[Records for the task — start]
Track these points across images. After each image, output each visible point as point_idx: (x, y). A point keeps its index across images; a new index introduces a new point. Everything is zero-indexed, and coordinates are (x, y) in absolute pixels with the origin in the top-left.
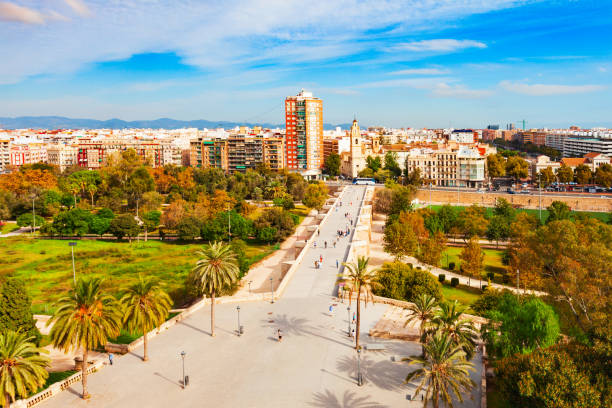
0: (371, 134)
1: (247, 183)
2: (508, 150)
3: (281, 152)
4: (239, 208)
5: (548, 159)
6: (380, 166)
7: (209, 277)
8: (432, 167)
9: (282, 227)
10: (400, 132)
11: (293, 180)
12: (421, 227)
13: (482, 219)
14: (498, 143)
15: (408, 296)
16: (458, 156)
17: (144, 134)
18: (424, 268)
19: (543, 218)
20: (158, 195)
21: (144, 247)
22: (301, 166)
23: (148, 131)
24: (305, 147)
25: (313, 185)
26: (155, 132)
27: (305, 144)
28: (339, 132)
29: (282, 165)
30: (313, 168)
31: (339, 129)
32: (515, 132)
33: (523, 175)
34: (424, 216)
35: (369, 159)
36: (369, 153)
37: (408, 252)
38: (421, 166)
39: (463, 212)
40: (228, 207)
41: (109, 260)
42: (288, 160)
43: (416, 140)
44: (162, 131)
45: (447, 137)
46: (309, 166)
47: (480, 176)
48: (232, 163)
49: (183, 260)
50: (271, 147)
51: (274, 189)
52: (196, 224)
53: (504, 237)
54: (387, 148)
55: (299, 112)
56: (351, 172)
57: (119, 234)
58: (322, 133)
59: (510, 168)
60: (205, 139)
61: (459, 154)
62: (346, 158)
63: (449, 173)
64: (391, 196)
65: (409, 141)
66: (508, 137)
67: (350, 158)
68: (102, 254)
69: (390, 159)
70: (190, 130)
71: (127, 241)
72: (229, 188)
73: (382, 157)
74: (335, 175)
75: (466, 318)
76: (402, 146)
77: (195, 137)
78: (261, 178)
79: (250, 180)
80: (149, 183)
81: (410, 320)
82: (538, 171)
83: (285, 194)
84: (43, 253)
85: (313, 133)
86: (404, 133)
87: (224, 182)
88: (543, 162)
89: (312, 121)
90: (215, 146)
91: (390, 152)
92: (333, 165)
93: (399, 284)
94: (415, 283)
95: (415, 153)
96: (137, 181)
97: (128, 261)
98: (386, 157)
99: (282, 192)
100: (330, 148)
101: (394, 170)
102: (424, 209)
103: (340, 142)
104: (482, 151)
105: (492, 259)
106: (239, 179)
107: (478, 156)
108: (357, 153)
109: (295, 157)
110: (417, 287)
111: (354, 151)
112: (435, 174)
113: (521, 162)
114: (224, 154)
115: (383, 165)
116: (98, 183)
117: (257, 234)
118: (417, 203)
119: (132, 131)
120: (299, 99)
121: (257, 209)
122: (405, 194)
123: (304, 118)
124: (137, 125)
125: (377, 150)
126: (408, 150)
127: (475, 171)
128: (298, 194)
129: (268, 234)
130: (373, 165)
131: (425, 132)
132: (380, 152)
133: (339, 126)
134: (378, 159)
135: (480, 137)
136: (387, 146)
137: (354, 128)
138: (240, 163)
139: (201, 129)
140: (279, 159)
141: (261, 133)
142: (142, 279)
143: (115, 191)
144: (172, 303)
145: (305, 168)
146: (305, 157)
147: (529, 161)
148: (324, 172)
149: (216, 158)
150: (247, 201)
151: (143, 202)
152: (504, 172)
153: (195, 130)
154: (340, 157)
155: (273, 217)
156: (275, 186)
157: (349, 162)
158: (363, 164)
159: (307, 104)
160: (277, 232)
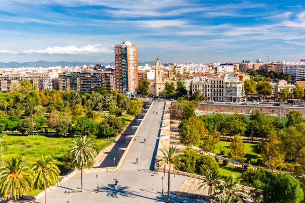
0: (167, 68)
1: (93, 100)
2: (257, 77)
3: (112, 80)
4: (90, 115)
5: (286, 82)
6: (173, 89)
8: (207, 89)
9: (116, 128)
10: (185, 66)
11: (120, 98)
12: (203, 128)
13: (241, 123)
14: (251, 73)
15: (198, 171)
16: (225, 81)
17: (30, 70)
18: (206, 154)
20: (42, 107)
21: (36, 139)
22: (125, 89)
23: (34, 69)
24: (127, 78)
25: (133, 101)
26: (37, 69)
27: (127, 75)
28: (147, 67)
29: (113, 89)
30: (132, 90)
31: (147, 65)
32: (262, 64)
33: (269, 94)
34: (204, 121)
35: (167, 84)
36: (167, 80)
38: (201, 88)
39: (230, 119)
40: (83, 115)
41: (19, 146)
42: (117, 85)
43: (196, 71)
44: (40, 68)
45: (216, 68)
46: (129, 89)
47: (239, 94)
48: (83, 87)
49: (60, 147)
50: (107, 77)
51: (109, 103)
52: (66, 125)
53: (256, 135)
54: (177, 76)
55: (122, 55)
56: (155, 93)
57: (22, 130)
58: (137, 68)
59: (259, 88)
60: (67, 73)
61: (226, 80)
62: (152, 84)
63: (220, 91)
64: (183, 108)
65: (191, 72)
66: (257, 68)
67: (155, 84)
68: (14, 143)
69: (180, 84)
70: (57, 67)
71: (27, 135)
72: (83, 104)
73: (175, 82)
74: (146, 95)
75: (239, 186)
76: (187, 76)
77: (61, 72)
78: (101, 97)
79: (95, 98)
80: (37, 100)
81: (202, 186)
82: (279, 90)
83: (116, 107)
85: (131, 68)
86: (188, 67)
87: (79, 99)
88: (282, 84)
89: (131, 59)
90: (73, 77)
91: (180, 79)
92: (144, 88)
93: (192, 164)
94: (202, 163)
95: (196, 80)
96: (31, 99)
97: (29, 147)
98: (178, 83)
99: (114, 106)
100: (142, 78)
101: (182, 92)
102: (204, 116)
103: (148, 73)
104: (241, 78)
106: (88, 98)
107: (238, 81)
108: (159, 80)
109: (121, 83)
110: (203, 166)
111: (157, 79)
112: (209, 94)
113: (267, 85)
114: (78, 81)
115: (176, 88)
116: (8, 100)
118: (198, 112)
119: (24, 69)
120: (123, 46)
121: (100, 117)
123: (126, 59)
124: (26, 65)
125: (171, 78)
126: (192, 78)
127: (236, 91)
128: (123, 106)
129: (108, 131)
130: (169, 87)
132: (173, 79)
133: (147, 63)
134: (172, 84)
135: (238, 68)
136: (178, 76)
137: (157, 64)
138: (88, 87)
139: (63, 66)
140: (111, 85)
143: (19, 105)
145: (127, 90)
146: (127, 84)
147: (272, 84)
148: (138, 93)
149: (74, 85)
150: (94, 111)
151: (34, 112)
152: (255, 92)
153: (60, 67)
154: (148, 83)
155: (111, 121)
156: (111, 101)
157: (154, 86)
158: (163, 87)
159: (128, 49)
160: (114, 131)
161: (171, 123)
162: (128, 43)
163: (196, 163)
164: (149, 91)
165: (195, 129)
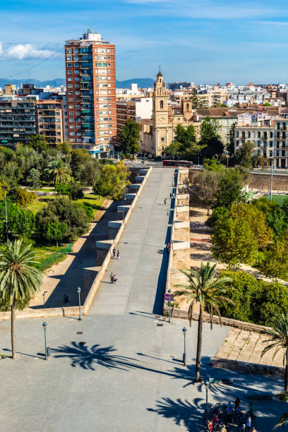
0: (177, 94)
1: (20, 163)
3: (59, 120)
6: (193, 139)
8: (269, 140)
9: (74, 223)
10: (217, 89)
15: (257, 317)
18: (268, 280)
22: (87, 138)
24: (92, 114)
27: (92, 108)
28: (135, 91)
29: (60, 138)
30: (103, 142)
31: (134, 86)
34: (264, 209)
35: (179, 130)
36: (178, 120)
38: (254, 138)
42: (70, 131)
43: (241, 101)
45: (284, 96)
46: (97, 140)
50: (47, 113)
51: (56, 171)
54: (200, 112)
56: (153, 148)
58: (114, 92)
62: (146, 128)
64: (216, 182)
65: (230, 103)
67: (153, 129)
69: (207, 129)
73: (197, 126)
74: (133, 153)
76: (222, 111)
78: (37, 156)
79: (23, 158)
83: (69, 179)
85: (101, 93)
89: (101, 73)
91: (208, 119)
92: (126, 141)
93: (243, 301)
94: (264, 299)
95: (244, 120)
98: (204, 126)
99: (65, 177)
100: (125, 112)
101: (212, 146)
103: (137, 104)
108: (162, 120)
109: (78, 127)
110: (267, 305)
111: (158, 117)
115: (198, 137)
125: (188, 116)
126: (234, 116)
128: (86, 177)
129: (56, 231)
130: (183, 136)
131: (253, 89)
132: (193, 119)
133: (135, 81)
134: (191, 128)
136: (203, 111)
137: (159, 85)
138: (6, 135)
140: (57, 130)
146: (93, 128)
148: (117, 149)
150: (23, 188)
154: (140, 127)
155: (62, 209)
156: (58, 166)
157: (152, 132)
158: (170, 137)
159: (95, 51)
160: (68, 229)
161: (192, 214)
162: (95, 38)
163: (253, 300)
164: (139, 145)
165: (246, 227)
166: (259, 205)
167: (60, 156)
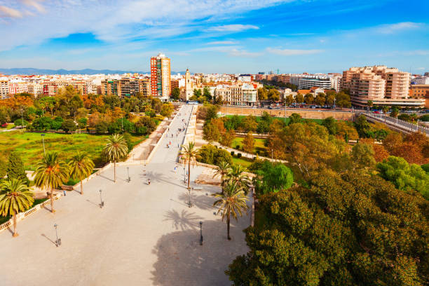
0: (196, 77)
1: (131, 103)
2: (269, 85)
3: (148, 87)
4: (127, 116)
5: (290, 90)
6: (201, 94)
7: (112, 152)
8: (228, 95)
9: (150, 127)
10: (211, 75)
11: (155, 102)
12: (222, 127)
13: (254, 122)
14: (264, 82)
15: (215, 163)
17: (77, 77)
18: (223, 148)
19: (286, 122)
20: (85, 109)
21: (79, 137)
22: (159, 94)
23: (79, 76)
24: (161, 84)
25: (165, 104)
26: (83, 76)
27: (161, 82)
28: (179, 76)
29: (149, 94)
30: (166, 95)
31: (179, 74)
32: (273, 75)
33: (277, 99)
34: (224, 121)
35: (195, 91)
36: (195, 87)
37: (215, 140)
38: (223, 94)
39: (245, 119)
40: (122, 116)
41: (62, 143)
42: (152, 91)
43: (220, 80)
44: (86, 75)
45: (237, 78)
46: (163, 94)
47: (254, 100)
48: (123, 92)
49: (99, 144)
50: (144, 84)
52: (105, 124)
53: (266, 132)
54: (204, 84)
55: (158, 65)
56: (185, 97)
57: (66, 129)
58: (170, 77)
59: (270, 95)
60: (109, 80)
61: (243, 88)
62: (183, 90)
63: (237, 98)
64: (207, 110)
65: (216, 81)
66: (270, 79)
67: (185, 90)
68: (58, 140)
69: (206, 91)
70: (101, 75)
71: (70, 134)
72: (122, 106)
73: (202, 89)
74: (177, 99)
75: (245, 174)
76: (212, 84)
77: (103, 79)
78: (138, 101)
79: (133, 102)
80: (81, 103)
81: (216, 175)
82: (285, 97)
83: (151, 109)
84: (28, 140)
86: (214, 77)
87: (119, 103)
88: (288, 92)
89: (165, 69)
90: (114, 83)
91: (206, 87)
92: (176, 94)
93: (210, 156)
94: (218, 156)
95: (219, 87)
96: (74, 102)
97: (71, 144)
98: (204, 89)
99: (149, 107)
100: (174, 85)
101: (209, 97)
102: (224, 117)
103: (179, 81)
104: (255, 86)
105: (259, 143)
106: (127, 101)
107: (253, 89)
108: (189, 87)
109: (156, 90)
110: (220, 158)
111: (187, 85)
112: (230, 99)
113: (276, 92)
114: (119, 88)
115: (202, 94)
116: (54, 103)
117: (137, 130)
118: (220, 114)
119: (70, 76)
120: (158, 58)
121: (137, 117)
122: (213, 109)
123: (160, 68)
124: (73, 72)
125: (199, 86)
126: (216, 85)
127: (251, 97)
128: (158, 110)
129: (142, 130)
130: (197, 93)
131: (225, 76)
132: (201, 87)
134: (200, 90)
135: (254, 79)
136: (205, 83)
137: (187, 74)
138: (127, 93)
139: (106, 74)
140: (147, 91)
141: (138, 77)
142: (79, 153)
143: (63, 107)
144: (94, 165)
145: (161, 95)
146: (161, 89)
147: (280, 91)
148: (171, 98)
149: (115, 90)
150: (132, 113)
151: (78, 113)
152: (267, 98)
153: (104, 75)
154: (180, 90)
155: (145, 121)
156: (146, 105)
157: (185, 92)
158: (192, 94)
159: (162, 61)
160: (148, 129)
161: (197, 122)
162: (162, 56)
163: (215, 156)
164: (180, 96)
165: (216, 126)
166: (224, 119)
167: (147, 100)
[Records for the task — finish]
- **Work task**
The reply should consist solely of the lines above from the one that has "112: (435, 174)" through the one that has "159: (307, 104)", reproduced exactly.

- **Result for this task**
112: (435, 174)
113: (521, 162)
114: (224, 154)
115: (383, 165)
116: (98, 183)
117: (257, 234)
118: (417, 203)
119: (132, 131)
120: (299, 99)
121: (257, 209)
122: (405, 194)
123: (304, 118)
124: (137, 125)
125: (377, 150)
126: (408, 150)
127: (475, 171)
128: (298, 194)
129: (268, 234)
130: (373, 165)
131: (425, 132)
132: (380, 152)
133: (339, 126)
134: (378, 159)
135: (480, 137)
136: (387, 146)
137: (354, 128)
138: (240, 163)
139: (201, 129)
140: (279, 159)
141: (261, 133)
142: (142, 279)
143: (115, 191)
144: (172, 303)
145: (305, 168)
146: (305, 157)
147: (529, 161)
148: (324, 172)
149: (216, 158)
150: (247, 201)
151: (143, 202)
152: (504, 172)
153: (195, 130)
154: (340, 157)
155: (273, 217)
156: (275, 186)
157: (349, 162)
158: (363, 164)
159: (307, 104)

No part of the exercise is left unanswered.